§ Material for this task

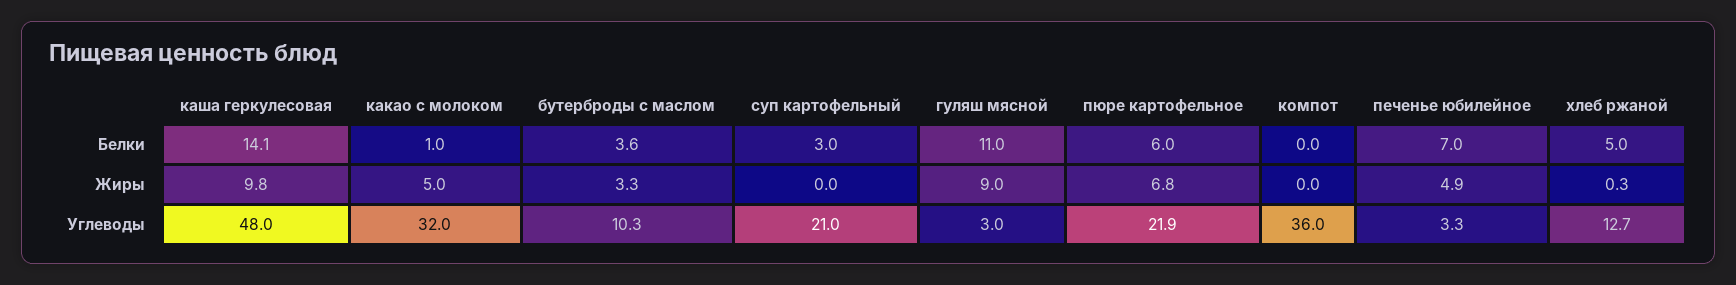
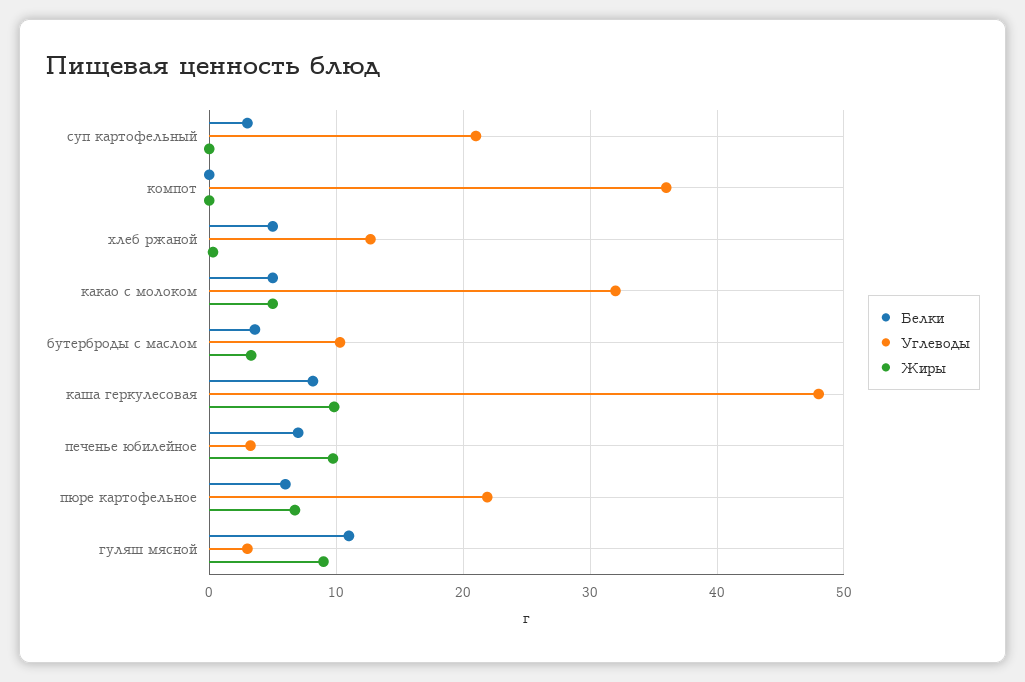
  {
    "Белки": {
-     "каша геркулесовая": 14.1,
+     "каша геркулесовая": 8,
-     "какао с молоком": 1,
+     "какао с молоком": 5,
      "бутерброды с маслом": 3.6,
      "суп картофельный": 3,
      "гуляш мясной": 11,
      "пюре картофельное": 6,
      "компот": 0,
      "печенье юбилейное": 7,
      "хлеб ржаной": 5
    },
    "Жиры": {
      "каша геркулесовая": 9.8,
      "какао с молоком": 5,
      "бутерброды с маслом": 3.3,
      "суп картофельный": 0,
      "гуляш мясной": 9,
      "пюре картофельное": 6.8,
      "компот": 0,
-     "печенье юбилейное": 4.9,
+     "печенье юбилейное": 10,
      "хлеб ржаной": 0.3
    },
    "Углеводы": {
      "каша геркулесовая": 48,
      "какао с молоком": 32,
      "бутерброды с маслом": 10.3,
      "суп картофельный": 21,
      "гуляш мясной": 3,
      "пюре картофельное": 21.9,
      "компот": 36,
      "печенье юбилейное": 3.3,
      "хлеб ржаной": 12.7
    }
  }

* * *

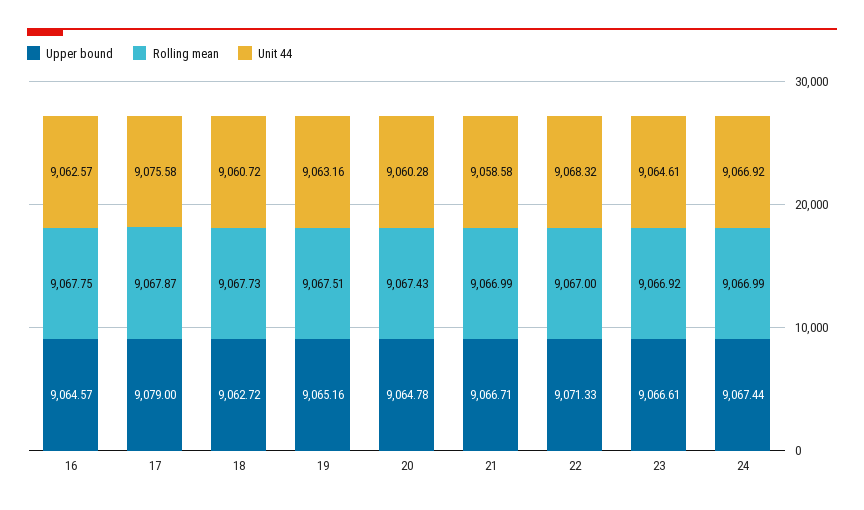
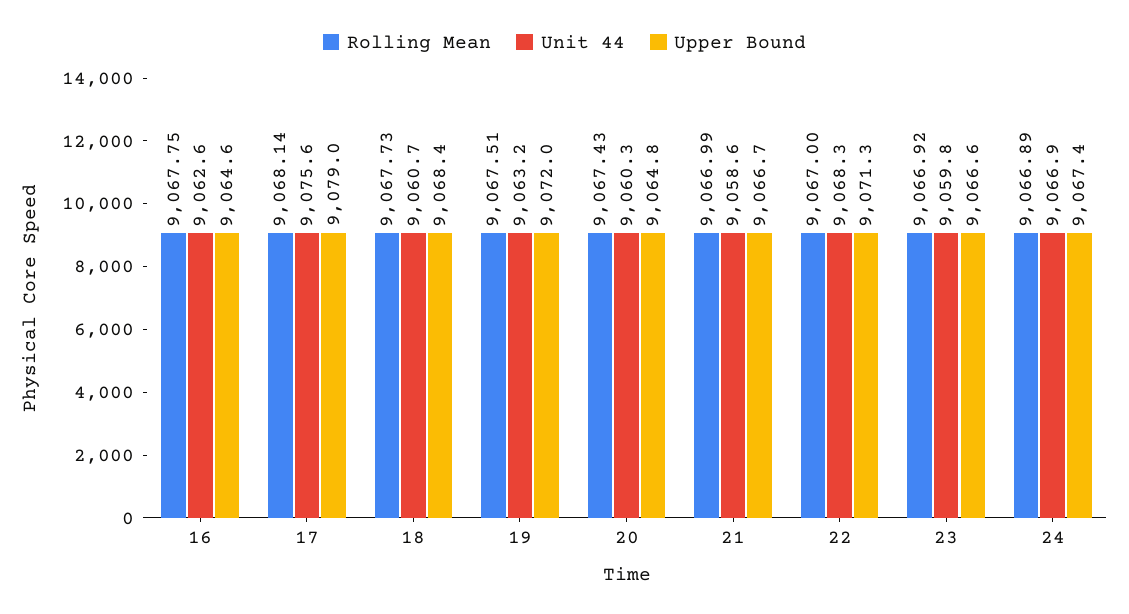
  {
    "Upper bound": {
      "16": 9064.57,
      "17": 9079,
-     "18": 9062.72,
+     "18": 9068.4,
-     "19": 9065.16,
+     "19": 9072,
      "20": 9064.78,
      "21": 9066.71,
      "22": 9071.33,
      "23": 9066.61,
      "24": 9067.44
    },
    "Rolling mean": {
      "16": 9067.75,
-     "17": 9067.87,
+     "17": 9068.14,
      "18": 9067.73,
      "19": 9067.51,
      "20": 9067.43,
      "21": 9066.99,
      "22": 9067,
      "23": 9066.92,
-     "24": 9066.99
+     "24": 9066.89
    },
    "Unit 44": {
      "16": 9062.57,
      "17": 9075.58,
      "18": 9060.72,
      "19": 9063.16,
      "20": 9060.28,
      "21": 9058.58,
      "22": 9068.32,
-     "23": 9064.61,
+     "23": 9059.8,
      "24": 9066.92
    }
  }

...

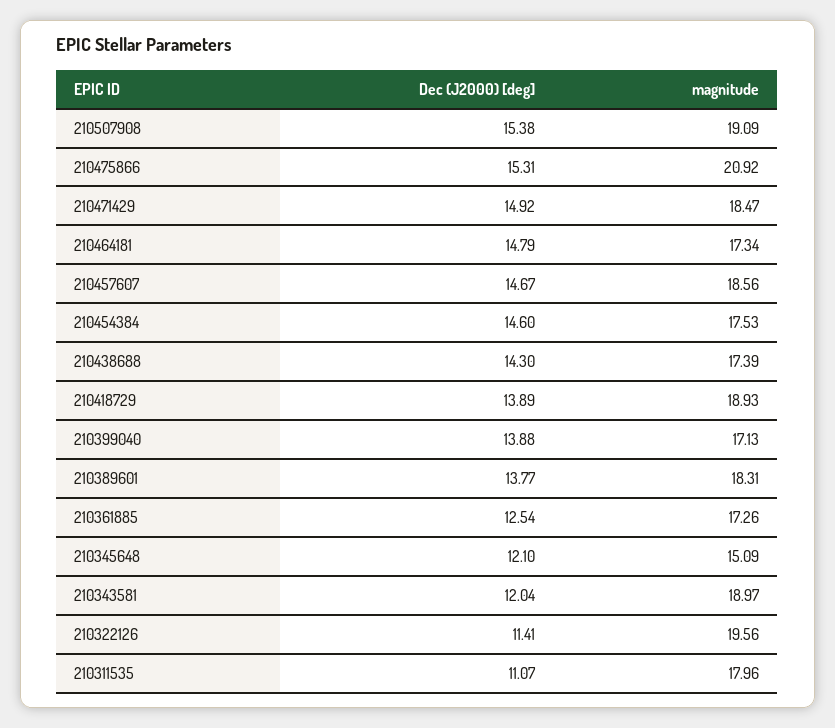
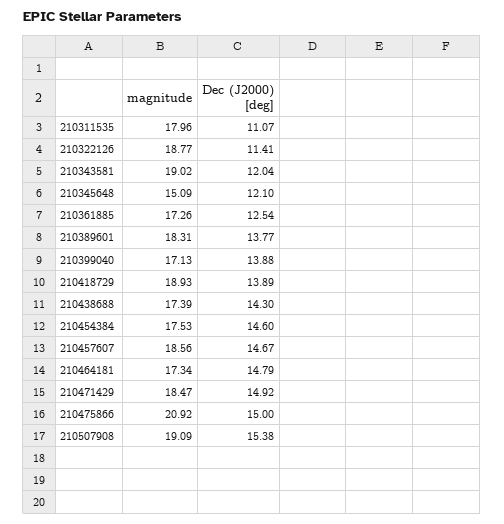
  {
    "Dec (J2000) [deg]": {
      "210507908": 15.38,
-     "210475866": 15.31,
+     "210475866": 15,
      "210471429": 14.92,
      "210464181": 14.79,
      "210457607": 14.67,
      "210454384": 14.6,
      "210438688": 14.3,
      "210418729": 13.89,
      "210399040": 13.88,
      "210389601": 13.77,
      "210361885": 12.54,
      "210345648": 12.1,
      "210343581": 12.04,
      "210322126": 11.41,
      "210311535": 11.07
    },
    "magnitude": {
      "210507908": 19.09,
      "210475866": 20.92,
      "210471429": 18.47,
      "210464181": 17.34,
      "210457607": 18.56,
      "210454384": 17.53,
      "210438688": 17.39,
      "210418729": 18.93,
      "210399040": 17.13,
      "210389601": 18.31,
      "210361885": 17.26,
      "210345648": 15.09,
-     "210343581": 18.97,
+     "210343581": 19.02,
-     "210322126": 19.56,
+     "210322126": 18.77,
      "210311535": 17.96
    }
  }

§ To-do item
Only lines containing the string "пюре" are needed. Pull each of them out of the records above.

§ Task solution
      "пюре картофельное": 6,
      "пюре картофельное": 6.8,
      "пюре картофельное": 21.9,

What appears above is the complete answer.